Com Stevie Wonder, Blowin’ in the Wind, de Dylan, é outra canção

Blowin’ in the Wind é um clássico da canção de protesto. Em 1963, quando Bob Dylan a gravou no álbum The Freewheelin, ela tinha uma força extraordinária. Atravessou o tempo e hoje evoca uma época. Seria ingenuidade continuar acreditando no poder transformador dos seus versos, mas eles não perderam a beleza nem a força poética. Até se tornaram mais bonitos porque agora remetem ao momento histórico em que foram escritos. É uma canção simples com acordes naturais que qualquer aprendiz conhece. A gravação, de curtíssima duração, tem apenas a voz nasal do autor, seu violão rústico e sua gaita de boca.

Stevie Wonder era um adolescente quando gravou Blowin’ in the Wind, em meados da década de 1960. A voz ainda estava em formação. Não era mais infantil, como quando começou a carreira, mas não tinha atingido os timbres do cantor adulto que o mundo inteiro conheceu mais tarde.
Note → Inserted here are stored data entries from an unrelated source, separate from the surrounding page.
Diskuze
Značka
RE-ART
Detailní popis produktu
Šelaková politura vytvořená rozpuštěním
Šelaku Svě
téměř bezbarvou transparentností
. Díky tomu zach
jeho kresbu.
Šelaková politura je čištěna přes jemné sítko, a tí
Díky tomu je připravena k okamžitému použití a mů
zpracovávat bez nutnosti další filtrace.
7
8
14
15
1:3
Sua versão da canção de Dylan tira dela o sotaque folk e lhe acrescenta alguns adornos. Ela fica menos crua, menos dura. Tem a sonoridade da Motown, vira soul music. O original parece um rascunho que foi aperfeiçoado. Wonder pegou Dylan e o submeteu a uma espécie de caderno de caligrafia. Deu mais forma à canção. E a preparou para o futuro.

Em 1992, Bob Dylan comemorava três décadas de carreira. 30 anos tinham se passado desde que lançara o primeiro álbum na Columbia. Um show em Nova York marcava a data. Dylan e seus amigos subiram ao palco do Madison Square Garden. E lá estava Stevie Wonder para cantar Blowin’ in the Wind. O ponto de partida não seria mais o original do autor, mas o registro que Wonder produzira na adolescência. Este serviria de base, ofereceria os parâmetros para uma nova releitura. Melhor, mais forte, mais bonita, mais emocionada. Uma performance que trazia a música para o presente e comentava a sua trajetória ao longo de três décadas, desde o seu lançamento.

Antes de cantar, Stevie Wonder fala. Sua fala soa como se fosse música. Os instrumentos o acompanham. O tema é a relevância daquela canção e a relação que pode ser estabelecida entre ela e os movimentos sociais e políticos das décadas que percorreu. Há algo de ingênuo no discurso, mas é comovente. Wonder fala como um pastor num púlpito, pregando ao som de uma banda gospel numa igreja da América. A pregação vai ficando mais alta, os fiéis gritam lá atrás, os instrumentos vão subindo. Até que tudo se transforma em música mesmo: “How many roads”. É Blowin’ in the Wind, a velha canção de protesto do jovem Dylan.

A melodia lembra o original, mas foi reescrita. Está cheia de variações, de improvisações, de inflexões que ninguém imaginaria ao ouvi-la no registro inaugural do autor. A letra é a mesma, mas as palavras parecem ganhar novos significados. Wonder passeia com elas pelos timbres da sua bela voz, dos graves aos agudos. Dialoga com o vocalista da banda, conversa com a plateia. Faz perguntas e ouve respostas. A canção cresce na medida em que é reinterpretada. O original está guardado em nossa memória. A versão de Stevie Wonder o recupera, trazendo-o de longe, daquele disco de 1963. Provoca um novo impacto. Não há como descrevê-lo. Só ouvindo.